# converting Lowrance Numbers?



## Brett (Jul 16, 2008)

Lowrance?   :-?


Maybe loran?  [smiley=happy.gif]


http://www.loran.org/ILAArchive/Other%20Documents%20of%20Interest/Coordinates.htm


----------



## riptide (Dec 31, 2009)

On a garmin you can go to the menu 
then go to change numbers 
change coordinate system to loran or TD
enter your stored numbers on the garmin and save them
when you change back to lat . lon. they will be saved in that format 

thats probably the fastest way


----------



## Brett (Jul 16, 2008)

Didn't know that...now I do...thanks Karl

http://www8.garmin.com/manuals/LoranTDPositionHandbook_Manual.pdf


----------



## HighSide25 (May 15, 2007)

thanks....

lawrance, loran opps... either way as long as i can find these spots i will be eating good the last wed/thur of this month


----------



## Surfincb (Feb 15, 2011)

Is that why I put the numbers into a hand held garmin it won't accept them?

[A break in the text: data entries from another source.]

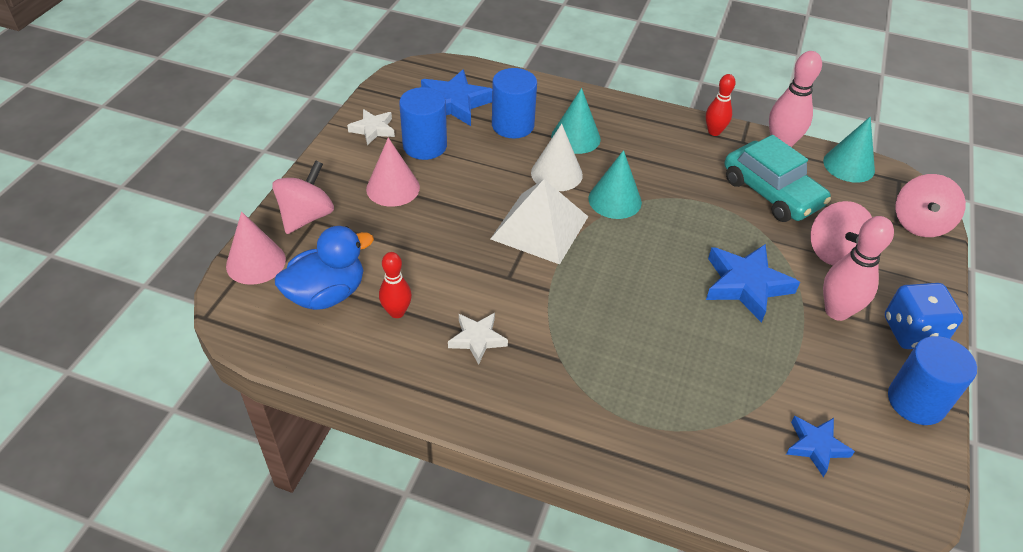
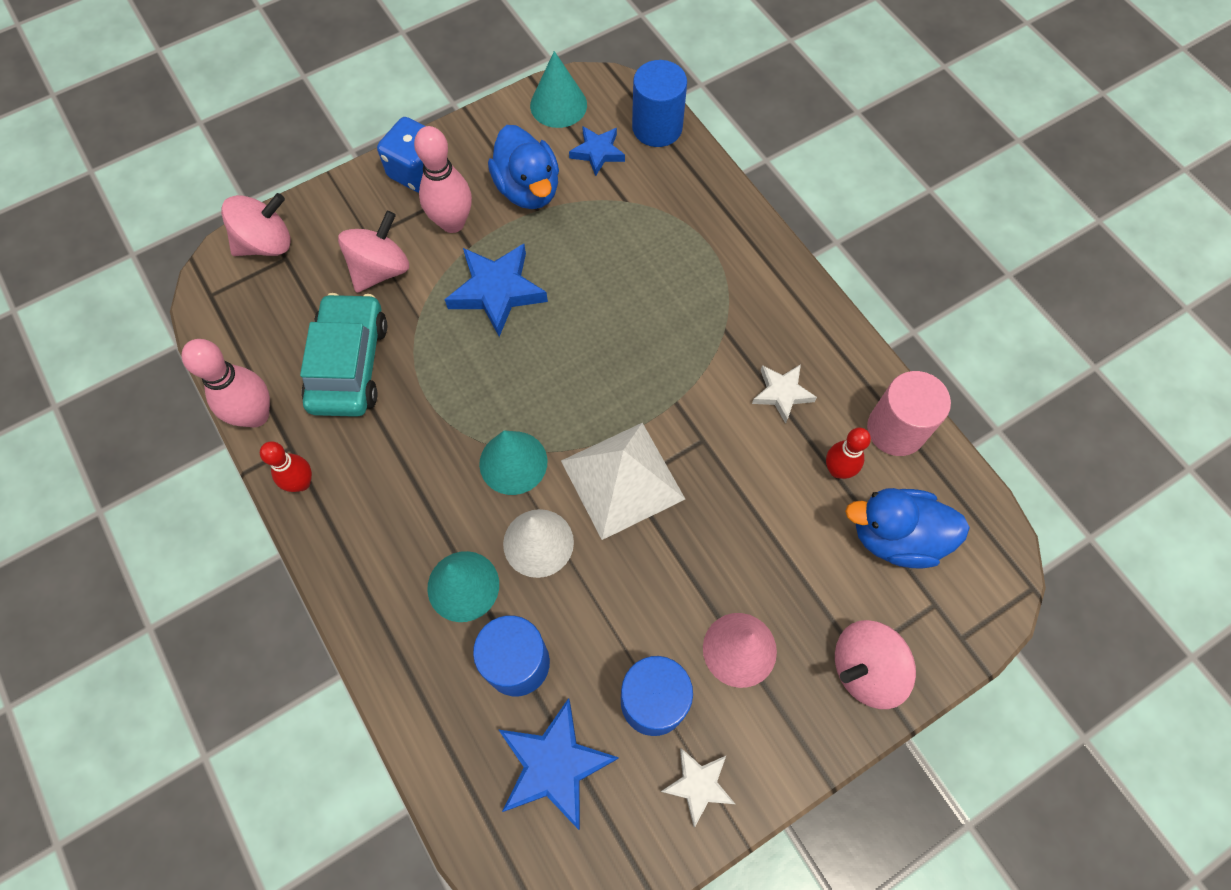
camera: 140 degrees left, 20 degrees up
(256, 262) = (952, 632): pink cone -> none
(369, 365) = (896, 429): none -> pink cylinder
(823, 373) = (528, 189): none -> blue duck
(848, 165) = (230, 342): turquoise cone -> turquoise cone (558, 105)
(916, 401) = (488, 132): blue cylinder -> blue cylinder (657, 127)

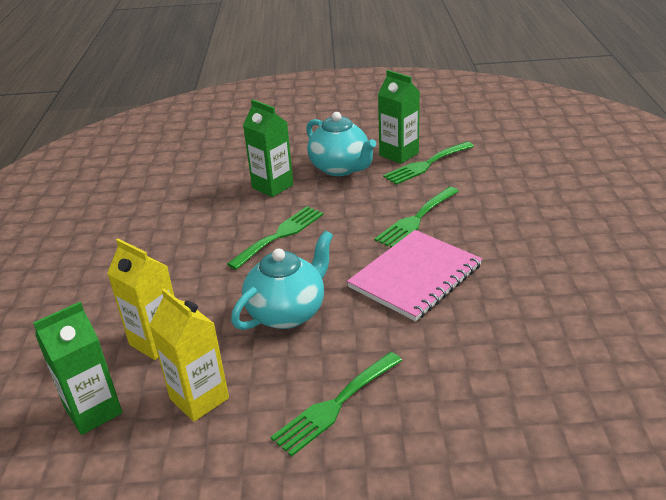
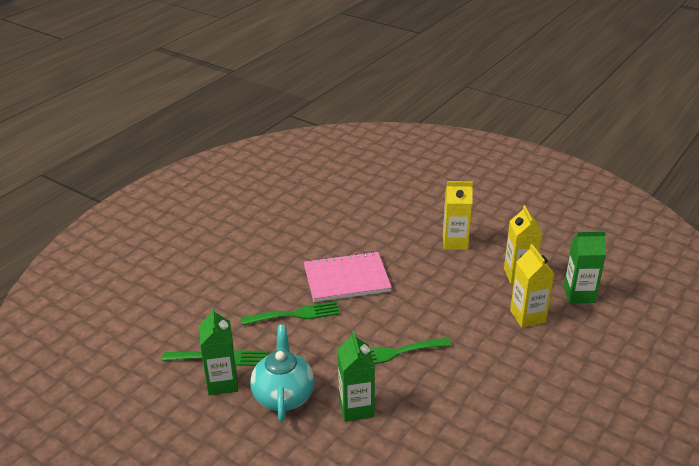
camera: 145 degrees left, 0 degrees up
(287, 312) = (439, 295): turquoise teapot -> none
(335, 405) = (455, 242): green fork -> yellow carton

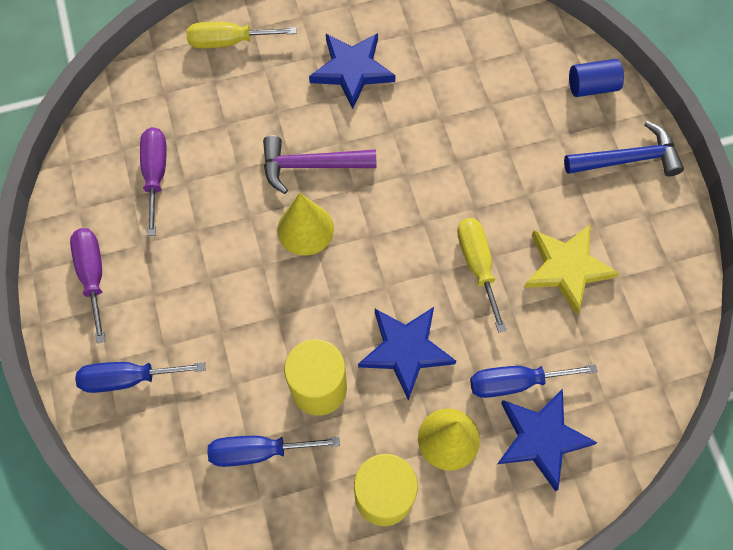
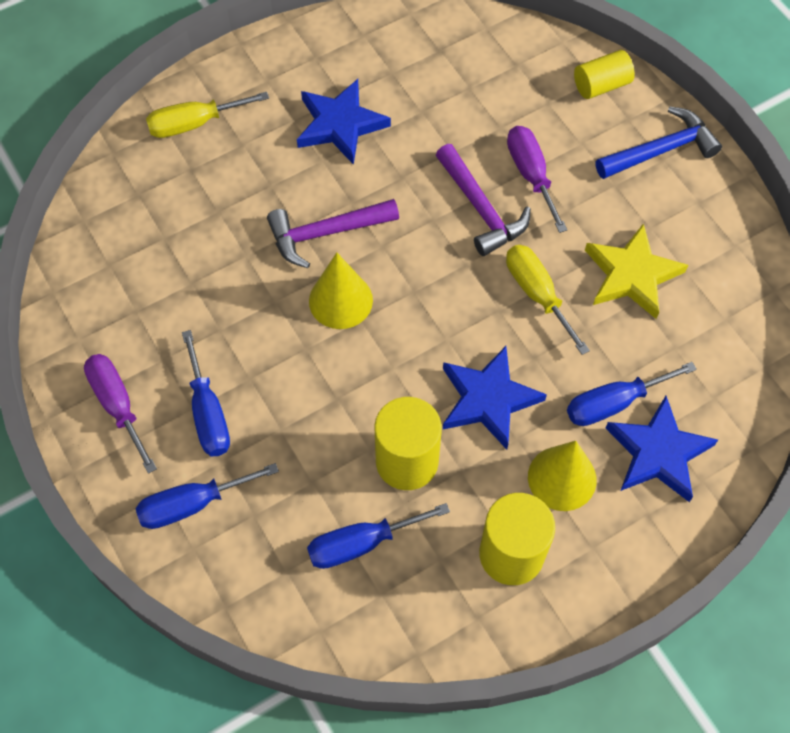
camera: 15 degrees left, 5 degrees down
(155, 174) = (155, 282): purple screwdriver -> purple screwdriver (531, 175)
(165, 301) = (208, 413): none -> blue screwdriver
(451, 175) = (481, 209): none -> purple hammer
(592, 86) = (601, 85): blue cylinder -> yellow cylinder

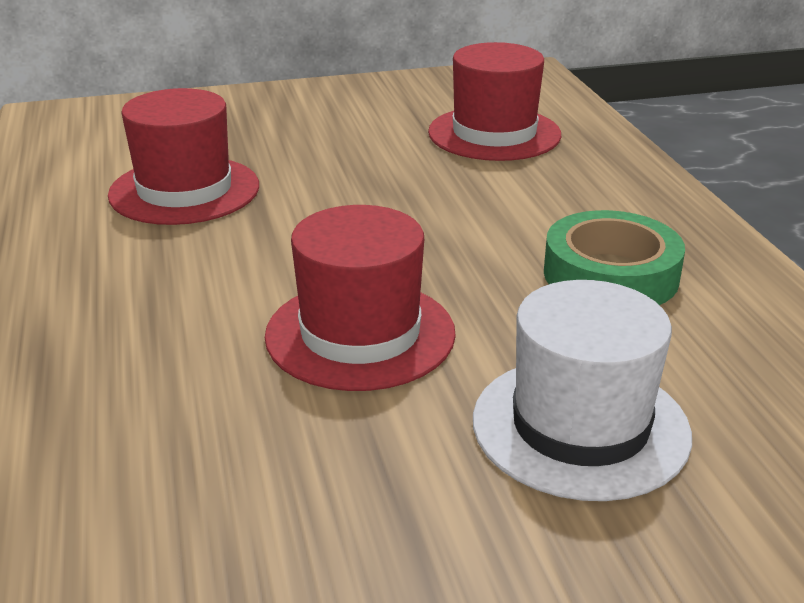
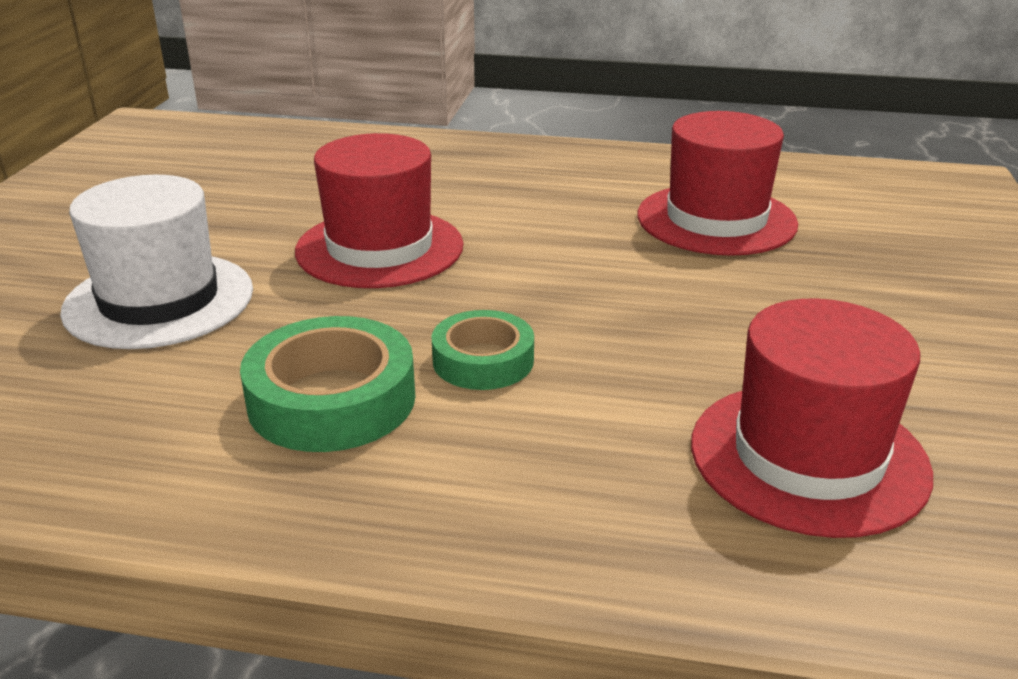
camera: 115 degrees right, 0 degrees up
(501, 234) = (483, 360): none -> green tape

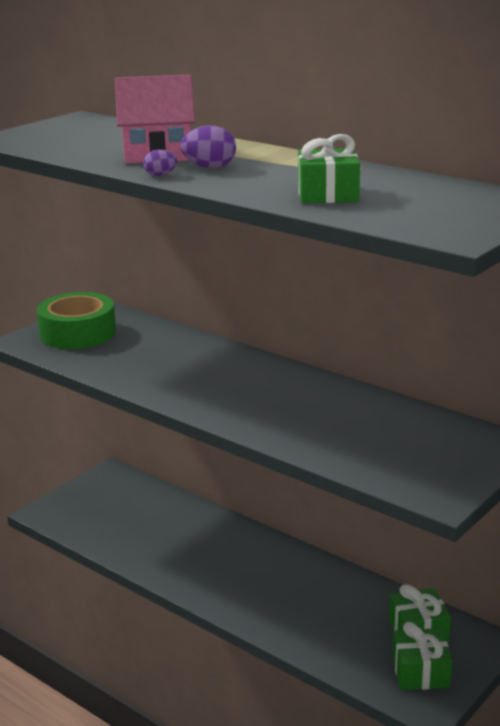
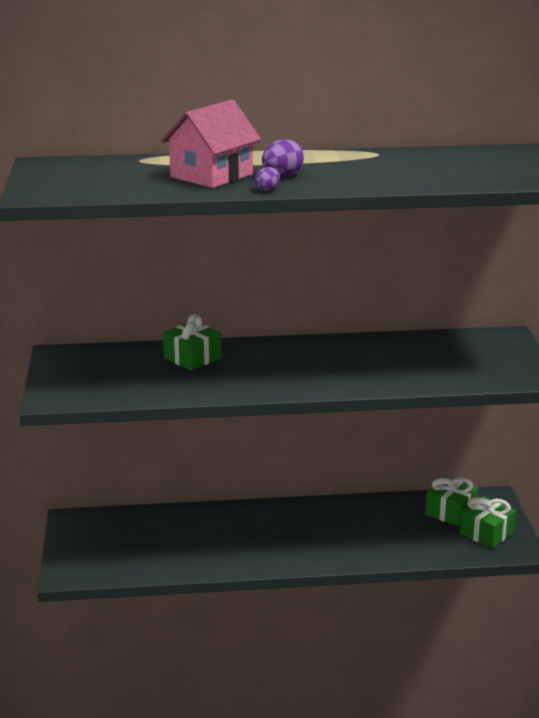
camera: 45 degrees left, 0 degrees up
(78, 333) = (86, 376): green tape -> none
(327, 194) = (414, 174): green gift -> green gift (192, 358)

I have it in the wrong mode? 
My father-in-law gave me his hand held and I tried to put in the numbers from this website but it wouldn't accept them???


----------



## iMacattack (Dec 11, 2006)

*[movedhere] General Discussion [move by] iMacattack.*


----------



## riptide (Dec 31, 2009)

most units can do this but each brand has a diffrent way of getting to that option on your screen


----------